Em primeiro lugar senti que aquele corpo que falava em uníssono era bem conseguido, as vozes misturavam-se e por muito que os meus olhos e ouvidos tentassem desvendar cada voz por si era difícil, já para não dizer impossível. Contudo, julgo que fosse esse o objectivo e nesse sentido era interessante, porque avaliando cada um daqueles intérpretes por si cheguei à conclusão que cada um deles era uma personagem,tinha a sua particularidade bem demarcada mas quando se expressavam faziam-no em uníssono e de uma forma igualmente estranha, ás vezes viscosa e monstruosa. Um dos momentos que achei particularmente interessante foi quando cada um deles começou a desvendar o que seria a morte. De repente, aquelas vozes separaram-se e cada um começou a falar por si, a ganhar a sua individualidade, tornaram-se indivíduos e deixaram de "gostar de máquinas"

Acho também que houve momentos felizes do ponto de vista musical e assim lembrei-me continuamente da Meredith Monk e daquele "nonsense" musical. É-me complicado recordar ao promenor de cada parte do espectáculo, mas percebo que de uma forma geral fiquei surpreendida pelos caminhos que a obra tomou.

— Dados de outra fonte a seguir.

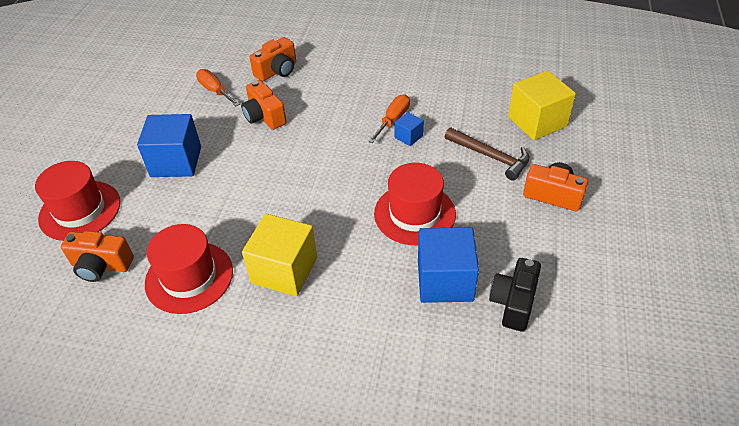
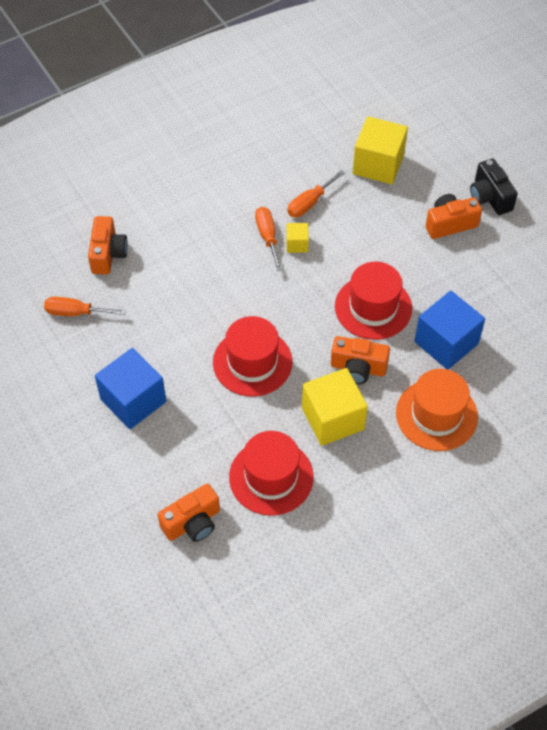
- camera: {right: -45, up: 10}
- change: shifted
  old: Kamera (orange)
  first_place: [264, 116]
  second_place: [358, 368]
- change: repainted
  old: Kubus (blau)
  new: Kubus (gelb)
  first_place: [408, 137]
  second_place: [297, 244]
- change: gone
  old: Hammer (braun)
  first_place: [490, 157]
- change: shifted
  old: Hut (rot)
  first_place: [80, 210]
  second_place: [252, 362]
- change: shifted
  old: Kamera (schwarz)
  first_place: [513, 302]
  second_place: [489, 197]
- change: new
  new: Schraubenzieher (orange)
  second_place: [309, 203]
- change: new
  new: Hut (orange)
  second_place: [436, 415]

No que diz respeito às luzes, penso que o facto de ligarem as luzes da plateia em algumas situações não estava bem explorado. Penso que talvez houvesse melhores alturas para confrontar o público e pelo que a coreógrafa disse essa situação ainda não estava definida, estava em fase de experimentação. As luzes do palco pareceram-me interessantes e de alguma forma geométricas o que teria a ver com a movimentação dos intérpretes em apresentações anteriores. Os momentos em que o palco ficou sem luz (não me recordo se foi mais do que uma vez) agradaram-me pois a ideia de aquelas pessoas serem um só corpo, com uma só voz, que por vezes tinha diversas vibrações, era acentuada.

O cenário deixou me algumas dúvidas, não sei se foi a melhor solução, aquele meteoro remetia para uma certa estranheza, mas limitava-se a estar lá, não era "abraçado" pelos intérpretes.

A rapariga do público não viu o seu pedido satisfeito, a Vera não dançou para ela, mas para mim ela dançou.